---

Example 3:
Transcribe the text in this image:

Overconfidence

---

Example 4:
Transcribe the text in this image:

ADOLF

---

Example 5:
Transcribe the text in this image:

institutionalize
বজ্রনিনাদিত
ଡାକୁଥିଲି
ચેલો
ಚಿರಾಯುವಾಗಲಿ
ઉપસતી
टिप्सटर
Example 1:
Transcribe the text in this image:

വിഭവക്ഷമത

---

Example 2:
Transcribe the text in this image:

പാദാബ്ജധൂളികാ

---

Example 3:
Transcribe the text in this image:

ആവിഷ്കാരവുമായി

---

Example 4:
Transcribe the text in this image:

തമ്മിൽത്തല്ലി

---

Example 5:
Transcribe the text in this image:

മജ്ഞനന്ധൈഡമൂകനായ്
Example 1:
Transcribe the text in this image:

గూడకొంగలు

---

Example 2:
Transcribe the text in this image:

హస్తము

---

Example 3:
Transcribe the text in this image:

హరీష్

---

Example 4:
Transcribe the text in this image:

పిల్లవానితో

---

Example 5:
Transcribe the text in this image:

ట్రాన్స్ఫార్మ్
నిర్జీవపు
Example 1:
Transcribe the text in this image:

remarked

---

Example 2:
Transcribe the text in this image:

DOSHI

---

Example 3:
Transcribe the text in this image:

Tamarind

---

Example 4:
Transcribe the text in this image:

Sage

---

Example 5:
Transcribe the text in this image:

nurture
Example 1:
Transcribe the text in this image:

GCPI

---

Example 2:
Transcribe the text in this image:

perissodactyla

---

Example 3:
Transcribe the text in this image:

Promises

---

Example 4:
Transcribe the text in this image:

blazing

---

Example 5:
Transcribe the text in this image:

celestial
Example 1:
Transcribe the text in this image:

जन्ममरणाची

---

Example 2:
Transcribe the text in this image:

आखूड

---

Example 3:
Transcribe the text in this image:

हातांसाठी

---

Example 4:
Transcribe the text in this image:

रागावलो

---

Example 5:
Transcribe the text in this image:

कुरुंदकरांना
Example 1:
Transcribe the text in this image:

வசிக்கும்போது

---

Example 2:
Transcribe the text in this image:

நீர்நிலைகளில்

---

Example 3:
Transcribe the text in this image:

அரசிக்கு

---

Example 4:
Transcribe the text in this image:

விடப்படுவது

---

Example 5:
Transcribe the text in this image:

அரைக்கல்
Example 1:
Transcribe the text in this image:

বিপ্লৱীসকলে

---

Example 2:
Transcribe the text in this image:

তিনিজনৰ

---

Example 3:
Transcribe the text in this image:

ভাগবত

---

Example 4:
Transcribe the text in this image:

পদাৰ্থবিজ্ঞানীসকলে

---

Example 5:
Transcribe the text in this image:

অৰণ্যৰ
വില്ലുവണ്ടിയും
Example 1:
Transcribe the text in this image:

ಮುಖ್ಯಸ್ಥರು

## [Aim of the task]
Reproduce the lines from the first one through the line containing "തമ്മിൽത്തല്ലി", replacing "Transcribe" with "Copy" and leaving everything else unchanged.

## [Reply to the exercise]
---

Example 3:
Copy the text in this image:

Overconfidence

---

Example 4:
Copy the text in this image:

ADOLF

---

Example 5:
Copy the text in this image:

institutionalize
বজ্রনিনাদিত
ଡାକୁଥିଲି
ચેલો
ಚಿರಾಯುವಾಗಲಿ
ઉપસતી
टिप्सटर
Example 1:
Copy the text in this image:

വിഭവക്ഷമത

---

Example 2:
Copy the text in this image:

പാദാബ്ജധൂളികാ

---

Example 3:
Copy the text in this image:

ആവിഷ്കാരവുമായി

---

Example 4:
Copy the text in this image:

തമ്മിൽത്തല്ലി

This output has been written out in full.